Written exercise – Render the lines starting at the one containing "[297, 167, 372, 227]" and ending at the one containing "[7, 150, 256, 349]" as a numbered list, skipping blank lines and leaving out any pictures.
════════════════════
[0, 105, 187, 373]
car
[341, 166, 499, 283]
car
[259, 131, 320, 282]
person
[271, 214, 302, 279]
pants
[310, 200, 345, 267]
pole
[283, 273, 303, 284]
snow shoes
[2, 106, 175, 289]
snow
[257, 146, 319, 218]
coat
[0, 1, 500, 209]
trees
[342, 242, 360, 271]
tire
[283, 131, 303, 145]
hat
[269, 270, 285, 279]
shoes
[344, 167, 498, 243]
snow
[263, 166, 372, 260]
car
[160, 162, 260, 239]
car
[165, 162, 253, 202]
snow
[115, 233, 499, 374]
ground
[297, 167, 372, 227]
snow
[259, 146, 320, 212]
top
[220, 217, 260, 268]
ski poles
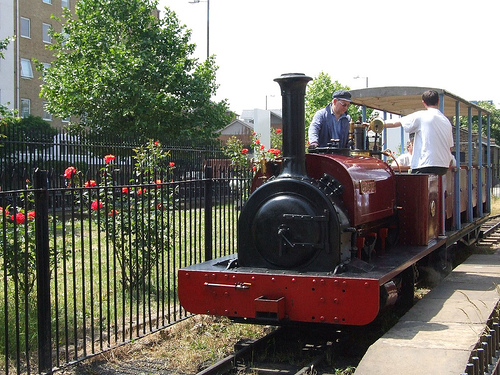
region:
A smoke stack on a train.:
[253, 43, 324, 168]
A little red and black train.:
[179, 37, 487, 354]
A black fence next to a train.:
[7, 150, 256, 349]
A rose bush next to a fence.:
[55, 132, 179, 302]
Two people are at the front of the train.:
[313, 81, 450, 196]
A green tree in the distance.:
[66, 7, 202, 136]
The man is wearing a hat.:
[327, 82, 357, 115]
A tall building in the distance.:
[8, 0, 184, 151]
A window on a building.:
[17, 15, 34, 47]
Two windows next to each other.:
[13, 12, 57, 49]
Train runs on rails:
[163, 56, 498, 333]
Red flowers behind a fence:
[53, 136, 183, 293]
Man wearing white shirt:
[371, 84, 460, 183]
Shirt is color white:
[394, 106, 458, 171]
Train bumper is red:
[162, 263, 384, 342]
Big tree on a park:
[43, 1, 233, 167]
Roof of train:
[345, 76, 493, 121]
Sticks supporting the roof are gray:
[438, 93, 499, 229]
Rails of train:
[203, 331, 341, 373]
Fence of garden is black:
[1, 153, 234, 361]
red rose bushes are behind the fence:
[1, 125, 291, 306]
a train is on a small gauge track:
[178, 66, 494, 363]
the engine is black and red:
[178, 71, 440, 324]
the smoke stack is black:
[270, 70, 312, 182]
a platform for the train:
[353, 245, 499, 373]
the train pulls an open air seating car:
[339, 84, 499, 235]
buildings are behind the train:
[8, 4, 498, 218]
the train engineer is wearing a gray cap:
[308, 88, 355, 157]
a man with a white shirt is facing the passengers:
[378, 90, 450, 175]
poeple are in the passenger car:
[389, 137, 465, 204]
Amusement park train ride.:
[185, 71, 497, 313]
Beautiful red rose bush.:
[58, 151, 185, 280]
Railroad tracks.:
[182, 333, 322, 374]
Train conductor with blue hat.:
[308, 87, 353, 168]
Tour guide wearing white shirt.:
[408, 91, 463, 175]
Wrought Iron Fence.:
[35, 160, 220, 332]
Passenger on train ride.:
[402, 134, 413, 167]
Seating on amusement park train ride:
[457, 114, 497, 224]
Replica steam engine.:
[236, 71, 408, 301]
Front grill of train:
[165, 259, 410, 325]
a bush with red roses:
[61, 142, 192, 282]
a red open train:
[200, 86, 490, 316]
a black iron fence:
[4, 154, 291, 373]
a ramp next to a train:
[358, 243, 499, 366]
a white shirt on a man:
[397, 90, 456, 168]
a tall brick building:
[5, 1, 116, 145]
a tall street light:
[188, 0, 222, 108]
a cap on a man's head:
[332, 88, 356, 105]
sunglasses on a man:
[338, 99, 352, 109]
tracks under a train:
[194, 323, 354, 371]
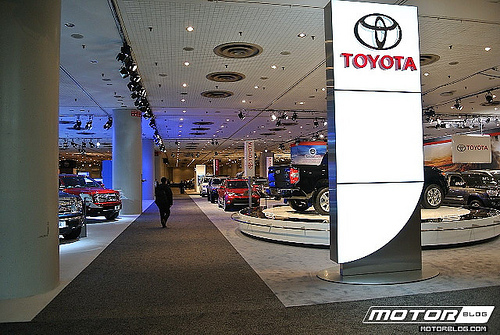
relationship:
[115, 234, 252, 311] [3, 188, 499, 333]
carpet on floor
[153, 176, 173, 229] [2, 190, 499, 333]
man walking on carpet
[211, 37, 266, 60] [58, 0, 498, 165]
vent on ceiling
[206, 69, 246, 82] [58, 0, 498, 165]
vent on ceiling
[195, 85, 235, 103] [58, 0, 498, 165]
vent on ceiling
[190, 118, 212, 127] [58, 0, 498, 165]
vent on ceiling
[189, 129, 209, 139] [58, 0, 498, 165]
vent on ceiling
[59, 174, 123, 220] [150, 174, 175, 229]
suv beside man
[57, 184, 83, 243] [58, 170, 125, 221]
truck in front of truck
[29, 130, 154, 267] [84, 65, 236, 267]
truck next to pillar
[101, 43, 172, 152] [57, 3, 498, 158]
lights hanging from roof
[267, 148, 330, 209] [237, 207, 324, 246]
truckbed on platform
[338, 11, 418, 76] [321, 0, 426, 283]
logo on sign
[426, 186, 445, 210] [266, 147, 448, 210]
front tire of truck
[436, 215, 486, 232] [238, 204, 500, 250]
rail on pedestal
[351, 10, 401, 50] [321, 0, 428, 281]
drawing made on board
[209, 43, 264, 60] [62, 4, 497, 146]
air vent on ceiling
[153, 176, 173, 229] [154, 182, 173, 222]
man wearing suit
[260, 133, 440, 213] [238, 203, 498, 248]
truck parked on pedestal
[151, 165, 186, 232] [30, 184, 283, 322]
man walking on carpet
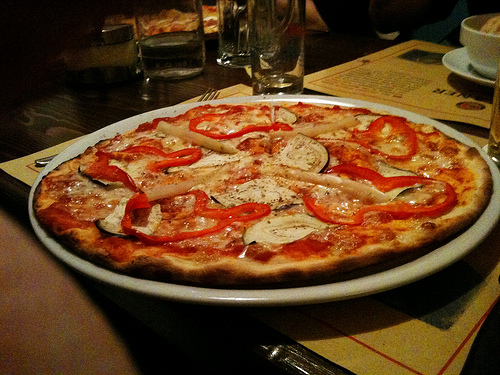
════════════════════
Final result –
1. [297, 167, 372, 227]
2. snow
3. [259, 146, 320, 212]
4. top
5. [220, 217, 260, 268]
6. ski poles
7. region:
8. A smoke stack on a train.:
9. [253, 43, 324, 168]
10. A little red and black train.:
11. [179, 37, 487, 354]
12. A black fence next to a train.:
13. [7, 150, 256, 349]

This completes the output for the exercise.